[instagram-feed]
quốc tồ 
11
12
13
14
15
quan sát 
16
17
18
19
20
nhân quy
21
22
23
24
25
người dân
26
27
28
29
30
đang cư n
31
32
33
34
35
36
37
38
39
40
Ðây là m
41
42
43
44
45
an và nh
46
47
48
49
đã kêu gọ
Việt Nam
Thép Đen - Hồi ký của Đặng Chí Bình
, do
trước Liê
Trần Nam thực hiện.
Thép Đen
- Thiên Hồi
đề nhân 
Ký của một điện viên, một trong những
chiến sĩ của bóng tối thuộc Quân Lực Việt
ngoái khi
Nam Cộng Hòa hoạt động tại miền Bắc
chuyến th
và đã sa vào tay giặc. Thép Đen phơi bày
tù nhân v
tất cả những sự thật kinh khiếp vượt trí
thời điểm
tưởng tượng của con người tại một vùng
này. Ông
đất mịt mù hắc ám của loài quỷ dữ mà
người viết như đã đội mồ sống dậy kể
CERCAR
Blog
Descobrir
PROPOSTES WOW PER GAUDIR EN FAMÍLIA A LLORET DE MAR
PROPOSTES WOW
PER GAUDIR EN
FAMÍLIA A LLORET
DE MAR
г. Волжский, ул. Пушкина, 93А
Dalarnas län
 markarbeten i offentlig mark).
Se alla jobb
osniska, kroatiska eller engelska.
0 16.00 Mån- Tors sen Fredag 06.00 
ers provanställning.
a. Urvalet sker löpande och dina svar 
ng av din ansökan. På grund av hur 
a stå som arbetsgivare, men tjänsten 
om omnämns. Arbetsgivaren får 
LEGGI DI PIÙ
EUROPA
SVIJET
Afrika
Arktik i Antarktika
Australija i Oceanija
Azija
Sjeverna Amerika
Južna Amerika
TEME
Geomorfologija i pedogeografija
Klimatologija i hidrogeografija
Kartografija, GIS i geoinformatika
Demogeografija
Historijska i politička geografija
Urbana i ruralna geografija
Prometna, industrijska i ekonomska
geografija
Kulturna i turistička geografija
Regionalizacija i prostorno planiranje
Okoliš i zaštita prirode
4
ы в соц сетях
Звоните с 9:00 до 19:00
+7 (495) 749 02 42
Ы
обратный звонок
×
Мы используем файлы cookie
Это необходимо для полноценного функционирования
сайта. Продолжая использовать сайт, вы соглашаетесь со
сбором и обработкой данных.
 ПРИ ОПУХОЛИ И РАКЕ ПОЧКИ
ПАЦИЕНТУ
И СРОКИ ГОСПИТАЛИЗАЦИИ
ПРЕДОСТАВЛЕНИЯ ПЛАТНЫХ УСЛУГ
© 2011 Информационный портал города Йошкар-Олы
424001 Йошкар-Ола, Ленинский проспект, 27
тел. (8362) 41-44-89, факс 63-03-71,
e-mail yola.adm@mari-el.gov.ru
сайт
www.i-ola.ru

◆ Your objective
Word for word, every record must be given again.

◆ Exercise response
[instagram-feed]
quốc tồ 
11
12
13
14
15
quan sát 
16
17
18
19
20
nhân quy
21
22
23
24
25
người dân
26
27
28
29
30
đang cư n
31
32
33
34
35
36
37
38
39
40
Ðây là m
41
42
43
44
45
an và nh
46
47
48
49
đã kêu gọ
Việt Nam
Thép Đen - Hồi ký của Đặng Chí Bình
, do
trước Liê
Trần Nam thực hiện.
Thép Đen
- Thiên Hồi
đề nhân 
Ký của một điện viên, một trong những
chiến sĩ của bóng tối thuộc Quân Lực Việt
ngoái khi
Nam Cộng Hòa hoạt động tại miền Bắc
chuyến th
và đã sa vào tay giặc. Thép Đen phơi bày
tù nhân v
tất cả những sự thật kinh khiếp vượt trí
thời điểm
tưởng tượng của con người tại một vùng
này. Ông
đất mịt mù hắc ám của loài quỷ dữ mà
người viết như đã đội mồ sống dậy kể
CERCAR
Blog
Descobrir
PROPOSTES WOW PER GAUDIR EN FAMÍLIA A LLORET DE MAR
PROPOSTES WOW
PER GAUDIR EN
FAMÍLIA A LLORET
DE MAR
г. Волжский, ул. Пушкина, 93А
Dalarnas län
 markarbeten i offentlig mark).
Se alla jobb
osniska, kroatiska eller engelska.
0 16.00 Mån- Tors sen Fredag 06.00 
ers provanställning.
a. Urvalet sker löpande och dina svar 
ng av din ansökan. På grund av hur 
a stå som arbetsgivare, men tjänsten 
om omnämns. Arbetsgivaren får 
LEGGI DI PIÙ
EUROPA
SVIJET
Afrika
Arktik i Antarktika
Australija i Oceanija
Azija
Sjeverna Amerika
Južna Amerika
TEME
Geomorfologija i pedogeografija
Klimatologija i hidrogeografija
Kartografija, GIS i geoinformatika
Demogeografija
Historijska i politička geografija
Urbana i ruralna geografija
Prometna, industrijska i ekonomska
geografija
Kulturna i turistička geografija
Regionalizacija i prostorno planiranje
Okoliš i zaštita prirode
4
ы в соц сетях
Звоните с 9:00 до 19:00
+7 (495) 749 02 42
Ы
обратный звонок
×
Мы используем файлы cookie
Это необходимо для полноценного функционирования
сайта. Продолжая использовать сайт, вы соглашаетесь со
сбором и обработкой данных.
 ПРИ ОПУХОЛИ И РАКЕ ПОЧКИ
ПАЦИЕНТУ
И СРОКИ ГОСПИТАЛИЗАЦИИ
ПРЕДОСТАВЛЕНИЯ ПЛАТНЫХ УСЛУГ
© 2011 Информационный портал города Йошкар-Олы
424001 Йошкар-Ола, Ленинский проспект, 27
тел. (8362) 41-44-89, факс 63-03-71,
e-mail yola.adm@mari-el.gov.ru
сайт
www.i-ola.ru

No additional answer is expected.